To that end, John added another thought.
“The second thing I would love to see our federal government start doing is assigning a level of confidence they have to certain findings,” John said. “The UK does this, by the way. They'll say, I'm making this up a little bit, but for illustration purposes, that ‘the Omicron variant is more mild,’ and they'll assign it a medium level of confidence. And I think there's something about assigning something high, medium, and low confidence, that helps people sort of digest but also weigh the information. Here we've turned ‘the science’ into this sort of all... With such an air of certainty, that inevitably chips away at the credibility when the science changes. Because that's what science does. Science is a process. And as other studies come out, as our understanding comes out, or as another variant comes out that acts very differently, our understanding changes. And so, I think we need a little bit more humility in how we talk about this, and I think I would love to start seeing that high, medium, and low confidence, based on the body of research, not just one or two studies.”
This set of ideas relates to another concept Grant wrote about in his book Think Again. Acknowledging nuance and uncertainty rather than undermining an idea or revealing weakness actually increases believability and can strengthen an argument, particularly for those who bring a skeptical mindset to a topic.

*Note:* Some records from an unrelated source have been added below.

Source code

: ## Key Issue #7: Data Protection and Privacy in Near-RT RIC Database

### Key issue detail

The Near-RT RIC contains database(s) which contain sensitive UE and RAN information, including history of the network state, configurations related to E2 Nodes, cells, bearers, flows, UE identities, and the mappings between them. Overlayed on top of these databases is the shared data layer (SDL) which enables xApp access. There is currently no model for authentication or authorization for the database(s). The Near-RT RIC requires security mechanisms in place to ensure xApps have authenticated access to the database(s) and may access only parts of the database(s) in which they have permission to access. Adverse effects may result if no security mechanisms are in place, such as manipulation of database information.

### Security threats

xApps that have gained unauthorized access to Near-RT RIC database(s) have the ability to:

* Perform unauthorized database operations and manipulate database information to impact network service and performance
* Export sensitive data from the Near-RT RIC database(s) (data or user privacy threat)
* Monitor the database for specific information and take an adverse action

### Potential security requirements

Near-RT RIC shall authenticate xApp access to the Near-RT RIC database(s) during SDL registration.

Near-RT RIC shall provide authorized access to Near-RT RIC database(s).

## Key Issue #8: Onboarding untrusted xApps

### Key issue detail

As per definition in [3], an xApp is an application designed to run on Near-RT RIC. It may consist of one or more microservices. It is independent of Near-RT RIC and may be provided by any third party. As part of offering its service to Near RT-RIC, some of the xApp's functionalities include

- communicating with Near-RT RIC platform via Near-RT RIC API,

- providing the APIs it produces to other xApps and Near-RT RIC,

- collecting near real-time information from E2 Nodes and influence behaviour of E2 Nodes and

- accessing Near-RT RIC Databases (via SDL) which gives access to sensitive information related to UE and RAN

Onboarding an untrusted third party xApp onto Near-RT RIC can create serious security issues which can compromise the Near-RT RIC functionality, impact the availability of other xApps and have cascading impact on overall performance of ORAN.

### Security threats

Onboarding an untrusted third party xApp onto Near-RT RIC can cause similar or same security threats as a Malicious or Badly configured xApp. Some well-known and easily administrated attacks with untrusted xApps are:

As Diane added, taking this approach would also offer “an opportunity to teach real-world science, and to really have people understand that science… is a process. And the whole point of it is that we're constantly learning more, and updating our knowledge, and getting better, and using it in different ways along the way.”
That’s not only something that can inform how we communicate around schools during the pandemic, but it can also inform how teachers and students operate and learn during this evolving time.